THINGS TO DO =
**A.** In the passage about John, retype the part that begins at the words "Moving from summer" and stops after the words "remain the same.".
**B.** List every subject the passage about John says the writer takes behind-the-scenes photos of.

SELECTED PASSAGE =
· · · · ·

It’s hard to believe I will be walking into that office tomorrow, the next day, the day after, and even going to these fall Penn State Football games without him.

He reached out to me and made me feel included when I first joined the team last fall. He made my ideas seem relevant. We laughed at some of my questions. And even when he was stressed, he would hop over to my station and computer to help if I ever needed it.

Time is funny because though we’ve only worked together for a year he became a solid work friend in that time.

And he doesn’t even know it.

I never really told him how much he meant. Yes, a sincere word here and there, but nothing weird because I didn’t know how real to get with my co-workers and friends. Even after months I still felt like the new girl, which I haven’t been for quite some time.

This past Friday when I left the office he wasn’t around. (He had already left for a weekend wedding, which he told me about last spring! I remember that convo too… We were on a break in the lunchroom in April, talking about the weddings we were in this summer and friends getting married at our age. He told me he hoped the wedding that he was the best man wouldn’t be over a football weekend.)

Anyways, this Friday I was leaving for a triathlon, which he asked me all kinds of questions about the day before as he left for a wedding. I was going to text him, “Hey have fun at your friends wedding this weekend and good luck on your best man’s speech.” I honestly was excited to hear how it went come Monday. But I didn’t text him. Because I thought, “naw, I’ll see him Monday, I don’t want to bother him today.”

Time is short. Time changes things quickly. Because who knew that that Friday, one minute he would be breathing and the next gone.

And when did sending a positive note, thought, or word to someone ever become bothersome??

People need that. We need each other…

Moving from summer video shoots to plans for Football and Basketball season, I pictured him there… Helping me with the interns, offering advice when unknowns come up, and even after-work drinks as a team, which we never did.

And like sitting by a campfire at 25 years old instead of being 6 years old, though everything is different in life and work, everything is the same.

The shows and video shoots will go on. The first PSU Football game on September 3 will start without him. He won’t be there to edit, direct, or step in with our already short-staffed office, yet all those things remain the same.

Working in video seems glamorous, but for as much as I take behind the scenes photos of the lights, cameras, audio equipment, and fun sets, I sometimes forget the people around me. That time moves quickly and those people who run the sets are more important than the show we produce.

Time is final. Fatal. But also doesn’t end. Time moves on. And as it does, I hope to remember John… He’s one of the main reasons why I liked going to work so much. I love the content, sure, but I love the team I get to work with. Each person special. Each person with gifts, talents, and capabilities. But especially John who at such a young age did so much for the people around him and the office we worked at.

With the ebb and flow of time, the next days and weeks won’t be easy because John’s story, his life, will be missed. Is already missed. A death too soon. A life too short. And a friend of mine swept away in the current of time.

But he still matters. His soul is in God’s hands, mercy, and grace. And though “time will tell” it doesn’t have the last say.

God does.



I grew up with brothers, four of them actually, and no sisters. But instead of knowing all the ins and outs of American Football, from living in a house of boys, I knew next to nothing of the game. I think it stemmed from seeing the guys and their friends watching a game, sitting down with them, and then trying to understand by asking tooooo many questions. Their aggression and “Shut Up” that they threw my way turned me off from learning much.

· · · · ·

MATERIAL =
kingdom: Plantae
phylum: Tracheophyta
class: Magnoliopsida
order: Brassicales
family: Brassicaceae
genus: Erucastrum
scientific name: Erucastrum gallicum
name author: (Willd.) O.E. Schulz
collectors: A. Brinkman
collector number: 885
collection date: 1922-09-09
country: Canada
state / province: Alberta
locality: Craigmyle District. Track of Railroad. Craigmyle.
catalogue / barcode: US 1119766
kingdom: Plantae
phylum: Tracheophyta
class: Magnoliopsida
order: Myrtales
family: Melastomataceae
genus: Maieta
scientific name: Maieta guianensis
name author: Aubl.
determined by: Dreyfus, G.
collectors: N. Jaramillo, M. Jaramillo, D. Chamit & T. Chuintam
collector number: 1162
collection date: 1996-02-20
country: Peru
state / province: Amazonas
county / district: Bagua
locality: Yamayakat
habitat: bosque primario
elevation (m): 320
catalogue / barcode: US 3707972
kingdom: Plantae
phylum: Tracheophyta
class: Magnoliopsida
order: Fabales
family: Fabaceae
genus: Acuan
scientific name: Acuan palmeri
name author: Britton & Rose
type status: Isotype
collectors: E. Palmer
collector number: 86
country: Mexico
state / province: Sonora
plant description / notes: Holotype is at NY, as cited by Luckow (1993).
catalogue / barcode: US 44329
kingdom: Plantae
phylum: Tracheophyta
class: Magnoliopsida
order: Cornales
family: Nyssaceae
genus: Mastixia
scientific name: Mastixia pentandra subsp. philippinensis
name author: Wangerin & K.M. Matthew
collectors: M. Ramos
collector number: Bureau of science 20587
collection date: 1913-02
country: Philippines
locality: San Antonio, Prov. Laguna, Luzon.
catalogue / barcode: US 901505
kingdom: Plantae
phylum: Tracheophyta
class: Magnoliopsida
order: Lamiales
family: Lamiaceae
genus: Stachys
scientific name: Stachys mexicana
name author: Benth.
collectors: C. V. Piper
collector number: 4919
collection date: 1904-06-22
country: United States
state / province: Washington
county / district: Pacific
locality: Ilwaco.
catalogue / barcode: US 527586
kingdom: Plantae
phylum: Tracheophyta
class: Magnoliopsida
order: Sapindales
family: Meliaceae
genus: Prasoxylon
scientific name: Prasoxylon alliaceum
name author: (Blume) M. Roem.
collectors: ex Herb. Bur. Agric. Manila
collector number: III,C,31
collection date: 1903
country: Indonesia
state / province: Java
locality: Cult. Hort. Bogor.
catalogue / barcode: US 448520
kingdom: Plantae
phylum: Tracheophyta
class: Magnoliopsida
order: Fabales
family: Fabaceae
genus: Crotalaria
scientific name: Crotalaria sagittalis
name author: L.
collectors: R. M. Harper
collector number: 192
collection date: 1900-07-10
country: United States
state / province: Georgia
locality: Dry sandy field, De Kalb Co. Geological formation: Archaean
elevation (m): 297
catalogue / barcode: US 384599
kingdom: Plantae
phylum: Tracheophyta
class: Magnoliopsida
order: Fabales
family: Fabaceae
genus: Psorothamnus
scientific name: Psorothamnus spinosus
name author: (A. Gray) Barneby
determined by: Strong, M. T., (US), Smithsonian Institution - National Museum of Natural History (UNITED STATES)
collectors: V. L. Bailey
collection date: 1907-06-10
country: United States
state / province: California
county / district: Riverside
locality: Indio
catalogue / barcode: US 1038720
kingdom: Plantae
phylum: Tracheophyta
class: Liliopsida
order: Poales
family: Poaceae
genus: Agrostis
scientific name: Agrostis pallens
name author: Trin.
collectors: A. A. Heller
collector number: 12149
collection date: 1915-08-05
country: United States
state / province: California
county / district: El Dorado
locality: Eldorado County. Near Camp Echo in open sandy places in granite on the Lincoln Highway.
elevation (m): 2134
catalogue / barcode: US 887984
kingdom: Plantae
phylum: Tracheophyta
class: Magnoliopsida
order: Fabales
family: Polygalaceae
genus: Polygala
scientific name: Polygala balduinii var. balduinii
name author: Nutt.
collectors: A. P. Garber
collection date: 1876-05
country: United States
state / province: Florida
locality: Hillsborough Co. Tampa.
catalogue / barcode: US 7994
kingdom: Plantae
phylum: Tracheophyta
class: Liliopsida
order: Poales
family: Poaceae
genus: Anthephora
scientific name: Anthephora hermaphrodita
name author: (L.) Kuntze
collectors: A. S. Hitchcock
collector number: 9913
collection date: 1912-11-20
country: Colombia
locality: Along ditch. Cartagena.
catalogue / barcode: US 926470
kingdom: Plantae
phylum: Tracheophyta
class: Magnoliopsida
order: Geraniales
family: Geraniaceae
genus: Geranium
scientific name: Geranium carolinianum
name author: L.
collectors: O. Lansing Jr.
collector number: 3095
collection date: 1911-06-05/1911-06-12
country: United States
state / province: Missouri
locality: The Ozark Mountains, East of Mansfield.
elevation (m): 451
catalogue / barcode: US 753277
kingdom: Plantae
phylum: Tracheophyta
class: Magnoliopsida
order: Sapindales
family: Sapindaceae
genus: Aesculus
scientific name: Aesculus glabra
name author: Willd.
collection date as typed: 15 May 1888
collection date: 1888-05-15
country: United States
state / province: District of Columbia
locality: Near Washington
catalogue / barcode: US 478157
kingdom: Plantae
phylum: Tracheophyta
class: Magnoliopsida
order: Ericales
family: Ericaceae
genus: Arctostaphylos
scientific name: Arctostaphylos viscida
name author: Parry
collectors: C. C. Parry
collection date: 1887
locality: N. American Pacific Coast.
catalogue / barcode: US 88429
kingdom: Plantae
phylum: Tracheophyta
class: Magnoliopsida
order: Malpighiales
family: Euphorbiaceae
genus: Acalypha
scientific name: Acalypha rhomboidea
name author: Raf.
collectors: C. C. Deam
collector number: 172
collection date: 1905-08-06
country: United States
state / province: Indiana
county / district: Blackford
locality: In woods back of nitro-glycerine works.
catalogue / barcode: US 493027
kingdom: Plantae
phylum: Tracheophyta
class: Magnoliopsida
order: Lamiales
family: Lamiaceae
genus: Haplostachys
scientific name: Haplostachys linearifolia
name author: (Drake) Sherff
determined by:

· · · · ·

TASK-BY-TASK OUTPUTS =
**A.**
Moving from summer video shoots to plans for Football and Basketball season, I pictured him there… Helping me with the interns, offering advice when unknowns come up, and even after-work drinks as a team, which we never did.

And like sitting by a campfire at 25 years old instead of being 6 years old, though everything is different in life and work, everything is the same.

The shows and video shoots will go on. The first PSU Football game on September 3 will start without him. He won’t be there to edit, direct, or step in with our already short-staffed office, yet all those things remain the same.

**B.**
- lights
- cameras
- audio equipment
- fun sets